Author: Brian Maycock

The sound of sirens rising and falling as they pass by outside his room at night makes him feel alive. Someone, somewhere is fighting crime.

He falls asleep around 5 am.

When he sees it is Jell-O for breakfast he wonders if the plastic gloop he begins to scoop into his mouth is actually for supper. Has he lost a day? Not, he thinks, that there is much to lose. TV in the communal lounge, blaring and loud and yet still inaudible. Tablets and watery juice and waking with a start in a stale smelling armchair.

He puts down his spoon and looks up. Someone is talking to him. “You have a visitor.”

The orderly who spoke is already fading away. The visitor is a giant compared to everyone else in here. The man’s bulky frame seems to be blocking out the light. The smile which is now appearing is shot through with silver. Not someone to be forgotten.

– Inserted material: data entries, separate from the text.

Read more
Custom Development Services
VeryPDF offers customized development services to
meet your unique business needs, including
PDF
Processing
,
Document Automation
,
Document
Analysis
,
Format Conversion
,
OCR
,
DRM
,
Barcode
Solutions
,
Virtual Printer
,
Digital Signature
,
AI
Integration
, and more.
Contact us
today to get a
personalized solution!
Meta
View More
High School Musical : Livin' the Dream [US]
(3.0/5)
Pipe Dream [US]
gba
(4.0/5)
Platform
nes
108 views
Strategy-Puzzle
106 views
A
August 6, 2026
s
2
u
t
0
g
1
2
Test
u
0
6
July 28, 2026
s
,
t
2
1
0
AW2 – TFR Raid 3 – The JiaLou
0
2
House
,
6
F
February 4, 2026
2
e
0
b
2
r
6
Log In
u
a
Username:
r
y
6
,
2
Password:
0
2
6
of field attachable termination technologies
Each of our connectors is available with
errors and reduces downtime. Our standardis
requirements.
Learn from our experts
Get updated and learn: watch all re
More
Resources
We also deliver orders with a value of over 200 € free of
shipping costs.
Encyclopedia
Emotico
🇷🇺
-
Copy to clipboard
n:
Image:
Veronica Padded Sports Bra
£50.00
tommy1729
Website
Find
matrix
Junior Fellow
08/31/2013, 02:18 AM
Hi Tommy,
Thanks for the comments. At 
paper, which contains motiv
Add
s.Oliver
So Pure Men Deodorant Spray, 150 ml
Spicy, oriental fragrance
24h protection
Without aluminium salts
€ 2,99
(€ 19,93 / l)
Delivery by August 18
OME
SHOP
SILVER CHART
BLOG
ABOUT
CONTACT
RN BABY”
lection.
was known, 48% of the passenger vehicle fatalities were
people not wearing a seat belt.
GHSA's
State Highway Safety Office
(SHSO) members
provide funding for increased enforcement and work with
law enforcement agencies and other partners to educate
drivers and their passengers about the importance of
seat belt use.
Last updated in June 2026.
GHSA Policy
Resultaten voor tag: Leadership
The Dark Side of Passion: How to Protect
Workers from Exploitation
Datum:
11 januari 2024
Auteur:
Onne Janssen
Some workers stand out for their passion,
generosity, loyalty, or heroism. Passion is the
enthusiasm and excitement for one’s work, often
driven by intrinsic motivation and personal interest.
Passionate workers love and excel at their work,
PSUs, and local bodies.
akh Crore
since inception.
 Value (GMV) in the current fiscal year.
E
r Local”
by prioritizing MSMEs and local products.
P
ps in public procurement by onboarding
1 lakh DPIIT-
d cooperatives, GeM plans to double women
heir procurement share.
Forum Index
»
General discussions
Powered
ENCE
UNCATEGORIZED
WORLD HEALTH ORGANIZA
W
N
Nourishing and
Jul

Racing through the night, bones breaking underfoot. Looking back. Corpses scattered across the street. Scum, every single one of them. In a city that is bursting at the seams with criminals, there is no time to rest and already a new assignment is crackling into their ears. A warehouse, drugs.

He answers the smile with a cautious nod. “Mitchell,” he says, and his own voice sounds strange. He can’t remember the last time he had a conversation. “I never thought I would see you again, never-”

“Yeah, yeah. Don’t get syrupy on me Crabbe.” The voice is synthetic, the coldness genuine. His partner was always all about the business, with modifications more machine than flesh and blood.

Ex-partner. He bites down the urge to ask how long it’s been. Thirty years? Forty?

He feels trapped in this place, that time has been stretched out into something that is so thin and fragile it could equally break at any moment or stretch on uselessly forever.

Once, moments were overflowing with life and death. He feels tears well in his eyes. Some superhero now, he thinks.

Mitchell scowls, says “Work sent me. Housekeeping. Sweeping a last few dirty secrets under the carpet” Fingers unfold. The pill in the man’s palm looks tiny.

“Poison?” he asks.

“It will look like natural causes,” is Mitchell’s only answer and the next moment is gone.

Now, he is holding the pill in his hand. Natural. He never thought that is a word he would use again.

Crabbe was all genetic. A twist on a theme. A willing volunteer once, until everything became blurred.

And now they were asking him to call it a day to help keep the peace one last time.

Memories of the bloodlust that rose within him flash clear, the excitement at fighting crime that spilled over into a darkness that enveloped him. He wondered then, wonders now if he was a hero or a freak. A saviour or a monster. Was it possible to be both?

He pushes himself upright, shuffles down the corridor, and lets himself into his room. He opens the window, turns the light out, and lies on the bed. When Mitchell comes back to check, he will say he forgot to take the tablet. He wants to listen to the sirens rise and fall one more time.